Dropping The Door and a brutally groovy Diablo Blvd are enough to leave most people dazed however COC ramp it up again with the still politically relevant Vote With A Bullet.
It’s during the bands encore, which starts with Born Again For The Last Time, that we see what makes live music and watching band like this so special. As the speakers basically overheat from Keenan’s performance, the band casually keep the groove going in the background while Keenan and crew make light humour of the situation. It’s in here the jazz funk component becomes clear as the band jam away before Keenan eventually fires back up.

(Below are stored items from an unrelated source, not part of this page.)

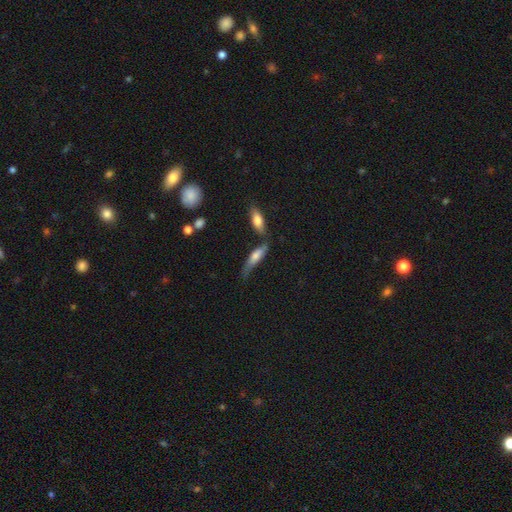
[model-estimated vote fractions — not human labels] Overall: smooth (61%; featured or disk 31%). How rounded: cigar-shaped (55%; in between 43%). Merging: none (43%; minor disturbance 29%).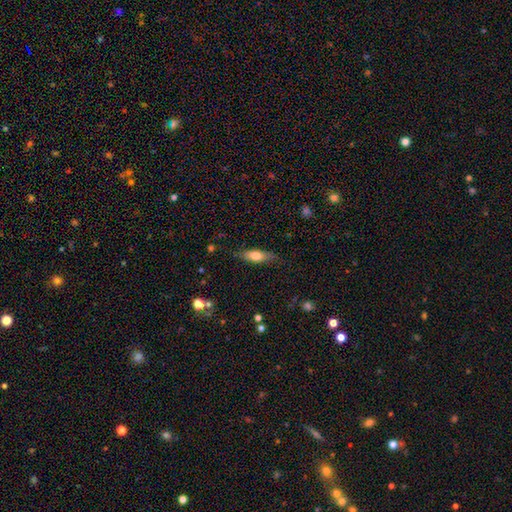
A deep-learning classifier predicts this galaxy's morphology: A smooth galaxy with no disk features (64%) that is in between round and cigar-shaped (50%).

Vote fractions:
- Smooth or featured? smooth: 64% / featured or disk: 30% / star or artifact: 6%
- How rounded? in between: 50% / cigar-shaped: 48% / round: 3%
- Merging? none: 80% / minor disturbance: 15% / major disturbance: 3% / merger: 1%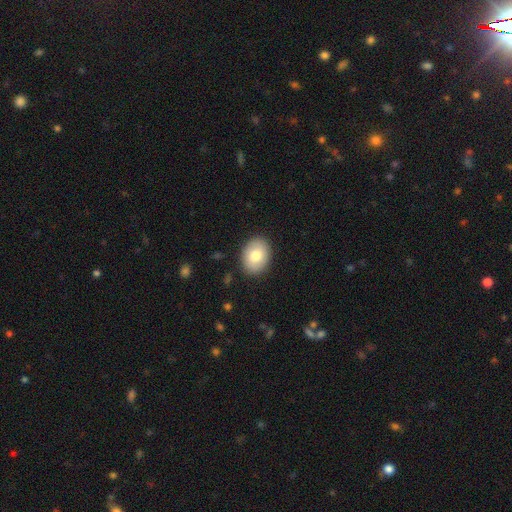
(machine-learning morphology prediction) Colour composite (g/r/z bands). It shows a smooth galaxy with no disk features (79%) that is in between round and cigar-shaped (70%). Merging: none (88%).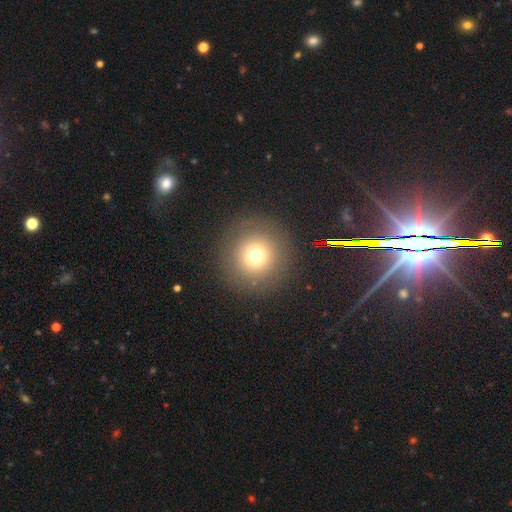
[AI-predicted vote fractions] Q: Smooth or featured?
A: smooth (72%); runner-up: star or artifact (15%)
Q: How rounded?
A: round (95%); runner-up: in between (4%)
Q: Merging?
A: none (89%); runner-up: minor disturbance (6%)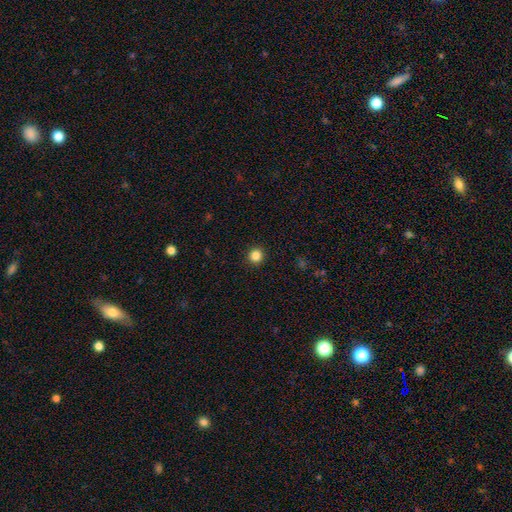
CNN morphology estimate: smooth-or-featured: smooth: 85% | star or artifact: 12% | featured or disk: 4%
  how-rounded: round: 95% | in between: 4% | cigar-shaped: 1%
  merging: none: 93% | minor disturbance: 4% | major disturbance: 2% | merger: 1%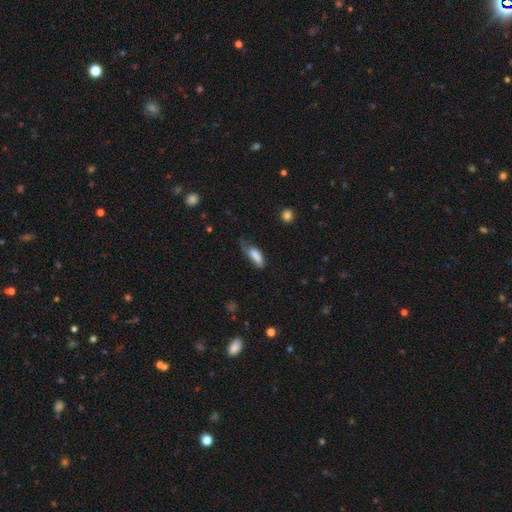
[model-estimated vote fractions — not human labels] Overall: smooth (81%). How rounded: in between (70%). Merging: minor disturbance (39%; none 33%).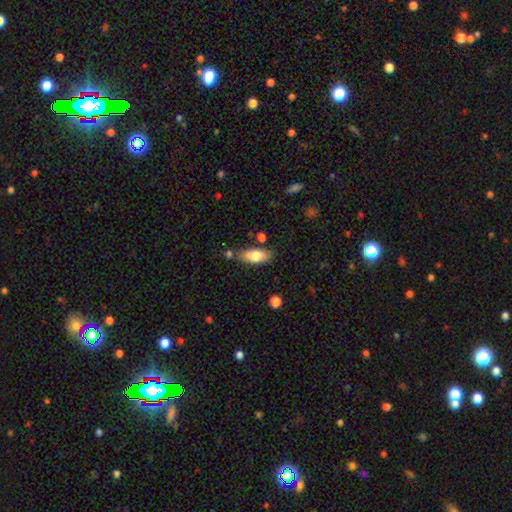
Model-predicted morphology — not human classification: Q: Smooth or featured?
A: smooth (74%); runner-up: featured or disk (20%)
Q: How rounded?
A: in between (81%); runner-up: cigar-shaped (16%)
Q: Merging?
A: none (74%); runner-up: minor disturbance (16%)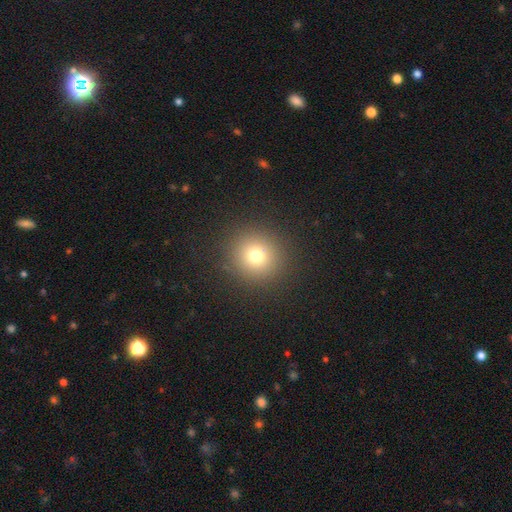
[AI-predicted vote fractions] Smooth or featured? Predicted: smooth (p=0.73). How rounded? Predicted: round (p=0.94). Merging? Predicted: none (p=0.90).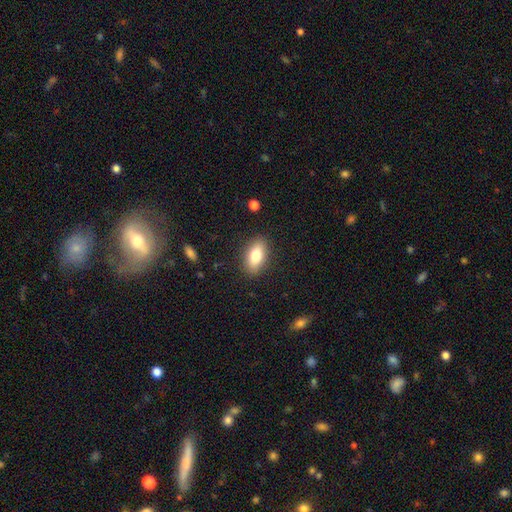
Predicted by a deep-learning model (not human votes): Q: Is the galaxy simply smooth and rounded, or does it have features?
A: smooth — 80%.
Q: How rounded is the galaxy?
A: in between — 87%.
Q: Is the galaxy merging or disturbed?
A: none — 87%.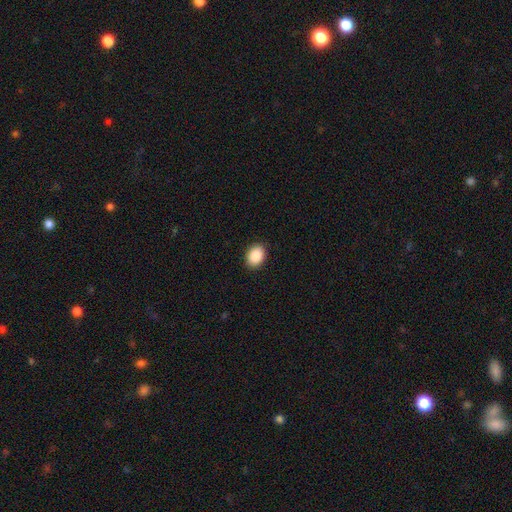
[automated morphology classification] Smooth or featured?
  - smooth: 89% *
  - star or artifact: 8%
  - featured or disk: 3%
How rounded?
  - in between: 70% *
  - round: 29%
  - cigar-shaped: 1%
Merging?
  - none: 91% *
  - minor disturbance: 7%
  - major disturbance: 2%
  - merger: 1%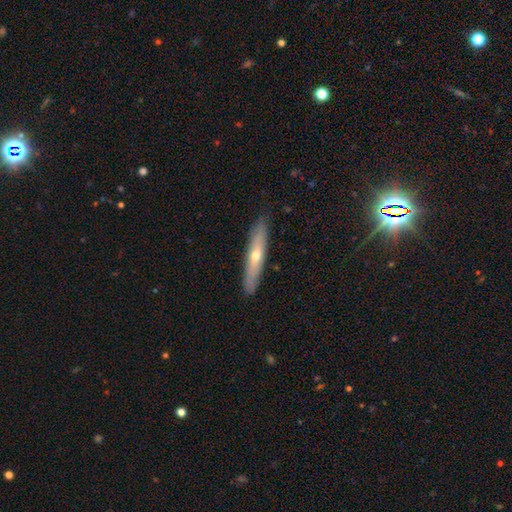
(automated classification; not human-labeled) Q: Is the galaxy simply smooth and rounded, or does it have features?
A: featured or disk — 48%.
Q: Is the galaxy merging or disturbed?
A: none — 88%.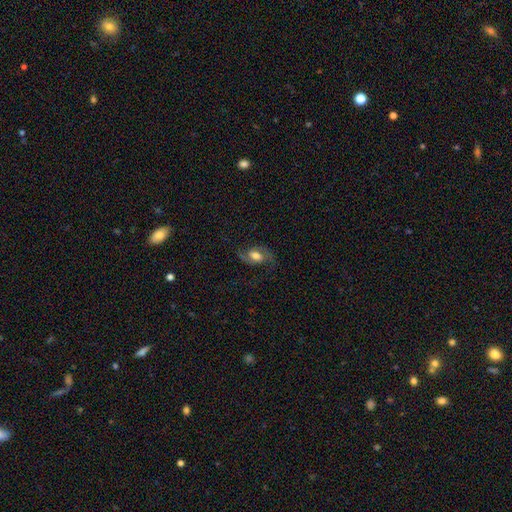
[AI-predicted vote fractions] Smooth or featured? featured or disk (74%)
Edge-on disk? no (96%)
Bar? weak (44%)
Spiral arms? yes (94%)
Spiral winding? loose (47%)
Spiral arm count? 2 (92%)
Bulge size? moderate (54%)
Merging? none (74%)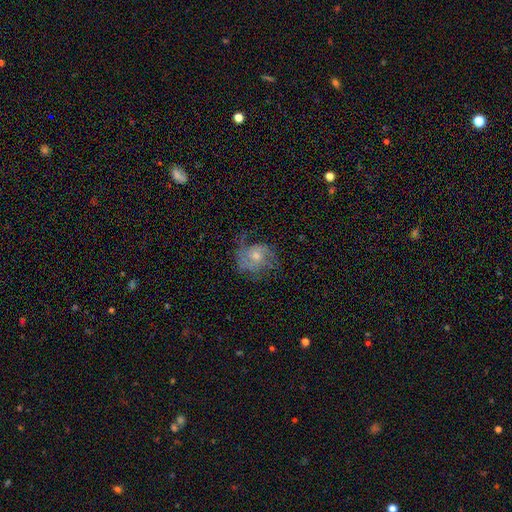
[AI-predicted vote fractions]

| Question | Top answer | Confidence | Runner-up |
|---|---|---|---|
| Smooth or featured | featured or disk | 72% | smooth (18%) |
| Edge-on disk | no | 97% | yes (3%) |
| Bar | no | 72% | weak (24%) |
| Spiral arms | yes | 91% | no (9%) |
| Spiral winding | medium | 45% | tight (33%) |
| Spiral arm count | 2 | 42% | can't tell (22%) |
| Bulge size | moderate | 49% | small (44%) |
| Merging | none | 63% | minor disturbance (20%) |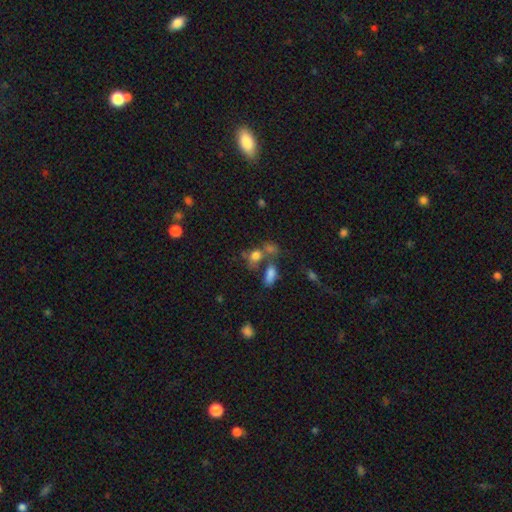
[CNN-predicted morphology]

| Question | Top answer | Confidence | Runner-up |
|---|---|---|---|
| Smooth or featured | smooth | 72% | star or artifact (14%) |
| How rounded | in between | 61% | round (36%) |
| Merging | merger | 42% | none (35%) |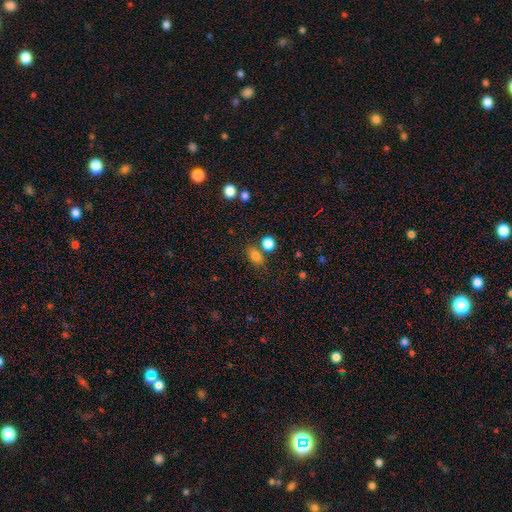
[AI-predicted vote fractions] smooth-or-featured: smooth: 80% | star or artifact: 13% | featured or disk: 7%
  how-rounded: in between: 67% | round: 30% | cigar-shaped: 2%
  merging: none: 64% | merger: 19% | minor disturbance: 12% | major disturbance: 5%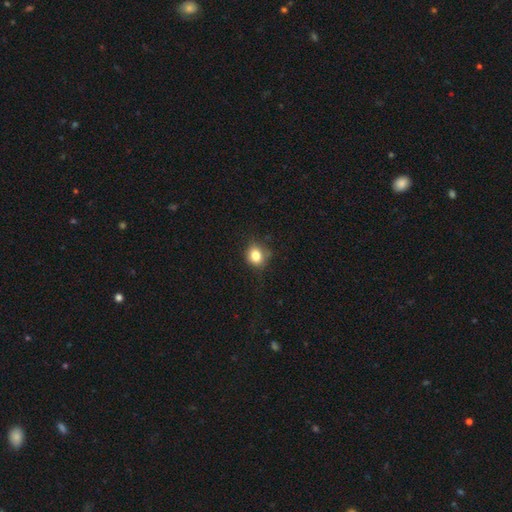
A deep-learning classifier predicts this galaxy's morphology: Smooth or featured: smooth — 81% (star or artifact — 11%)
How rounded: round — 68% (in between — 31%)
Merging: none — 77% (minor disturbance — 18%)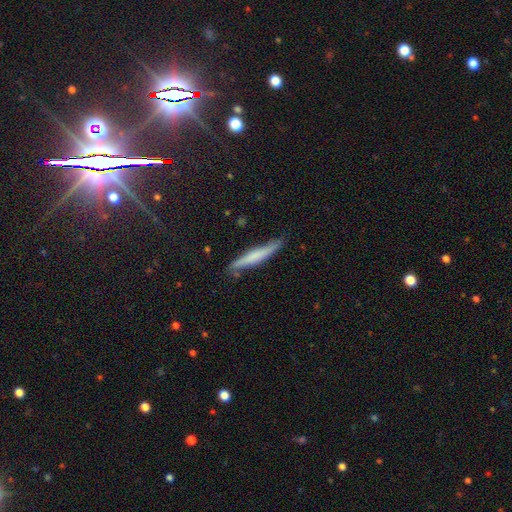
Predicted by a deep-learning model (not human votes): Smooth or featured: smooth — 59% (featured or disk — 35%)
How rounded: cigar-shaped — 94% (in between — 4%)
Merging: none — 78% (minor disturbance — 17%)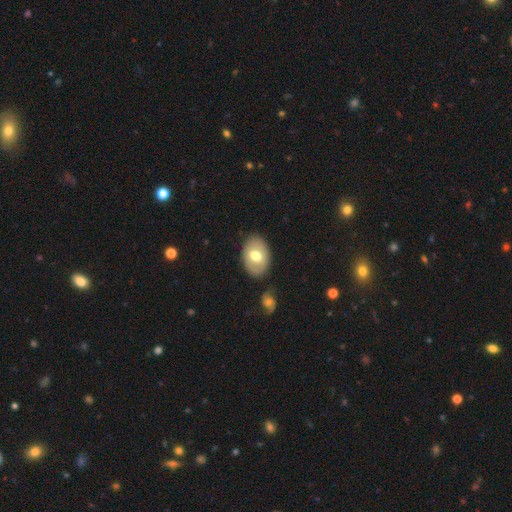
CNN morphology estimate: Smooth or featured: smooth — 63% (featured or disk — 30%)
How rounded: in between — 83% (round — 16%)
Merging: none — 83% (minor disturbance — 11%)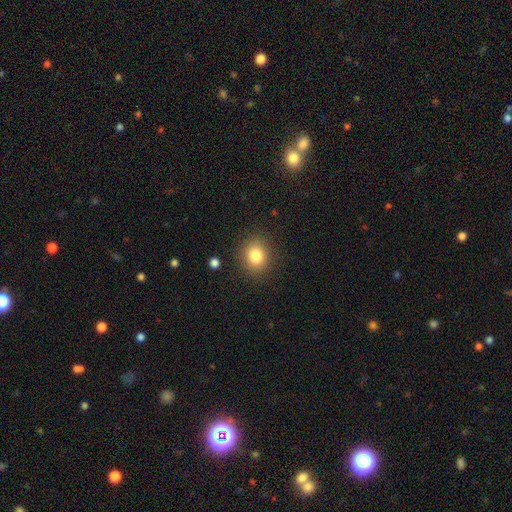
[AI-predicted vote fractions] Smooth or featured? Predicted: smooth (p=0.82). How rounded? Predicted: round (p=0.69). Merging? Predicted: none (p=0.87).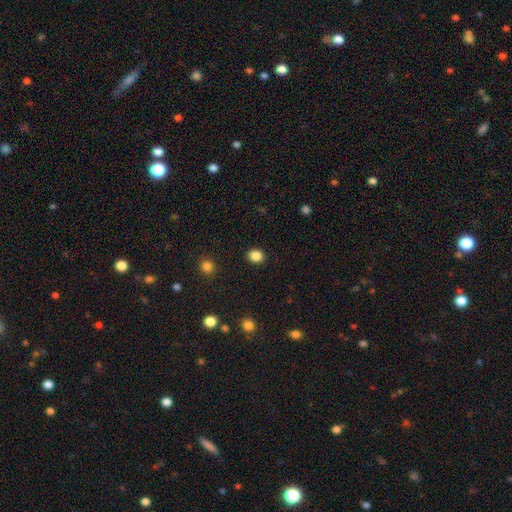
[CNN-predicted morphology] smooth_or_featured: smooth (p=0.86) [alt: star or artifact p=0.10]
how_rounded: round (p=0.65) [alt: in between p=0.34]
merging: none (p=0.91) [alt: minor disturbance p=0.06]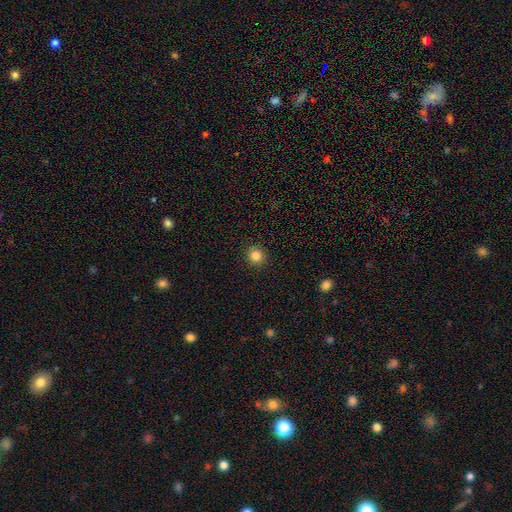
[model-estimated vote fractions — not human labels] Morphology: type=smooth (84%); roundness=round (91%); merging=none (92%).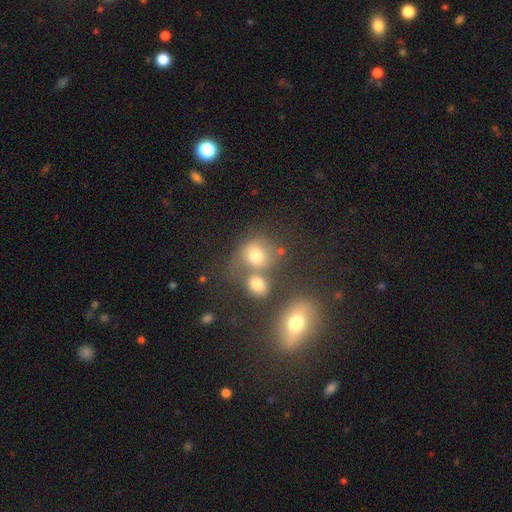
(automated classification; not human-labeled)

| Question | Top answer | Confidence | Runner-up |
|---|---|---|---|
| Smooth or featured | smooth | 70% | star or artifact (16%) |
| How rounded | round | 66% | in between (32%) |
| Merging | none | 47% | merger (34%) |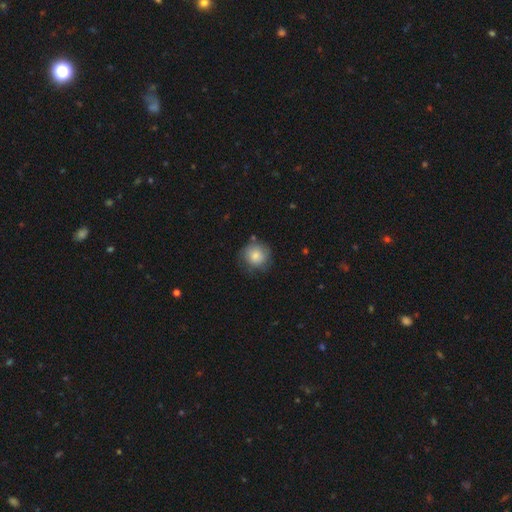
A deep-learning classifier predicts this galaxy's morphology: A smooth galaxy with no disk features (80%) that is round (91%).

Vote fractions:
- Smooth or featured? smooth: 80% / featured or disk: 12% / star or artifact: 8%
- How rounded? round: 91% / in between: 8% / cigar-shaped: 1%
- Merging? none: 74% / minor disturbance: 18% / major disturbance: 6% / merger: 3%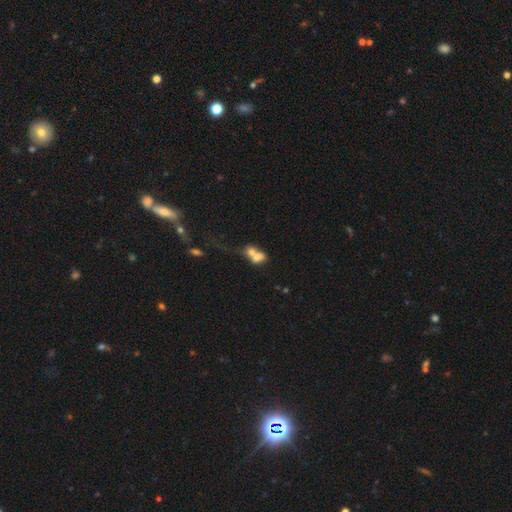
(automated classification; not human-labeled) A smooth galaxy with no disk features (67%) that is in between round and cigar-shaped (63%).

Vote fractions:
- Smooth or featured? smooth: 67% / featured or disk: 23% / star or artifact: 10%
- How rounded? in between: 63% / round: 34% / cigar-shaped: 3%
- Merging? merger: 72% / none: 14% / major disturbance: 8% / minor disturbance: 6%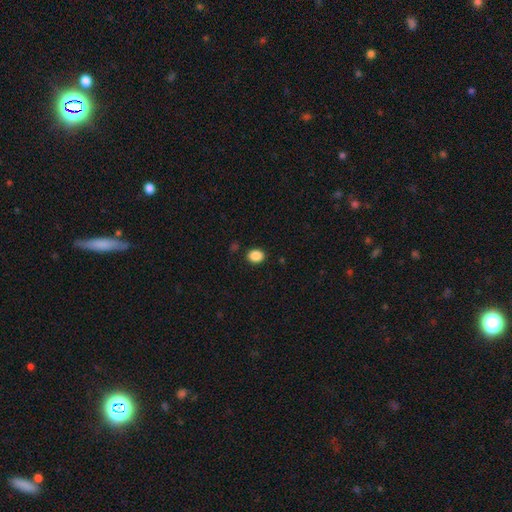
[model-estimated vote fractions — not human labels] smooth 88%, star or artifact 9%, featured or disk 3%. Down the decision tree: how rounded — round (53%); merging — none (89%).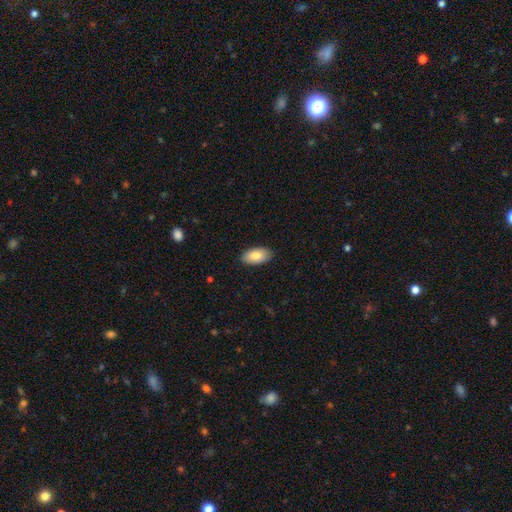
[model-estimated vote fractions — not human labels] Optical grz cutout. It shows a smooth galaxy with no disk features (83%) that is in between round and cigar-shaped (95%). Merging: none (88%).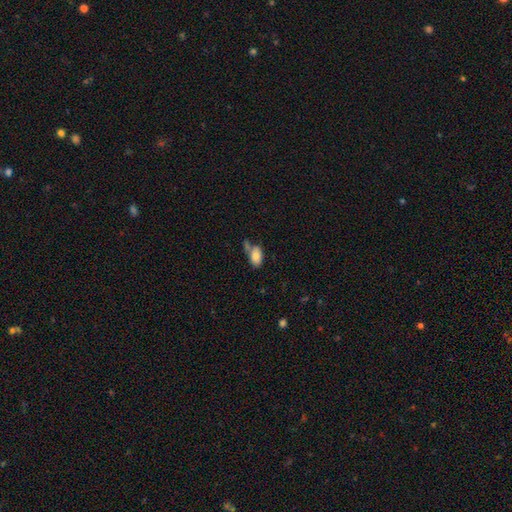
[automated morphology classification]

Finishing with an epic ten minute version of Clean My Wounds, which features little cameos of Jimi Hendrix, the ecstatic crowd have been treated to an audio blast of southern good time metal. Everyone raises their glasses and celebrates Mullins legacy as his music lives on in what was an exceptionally great show. The ferocious blast of sound matching levels of Motorhead proportions, as we leave with our heads banging and ears ringing.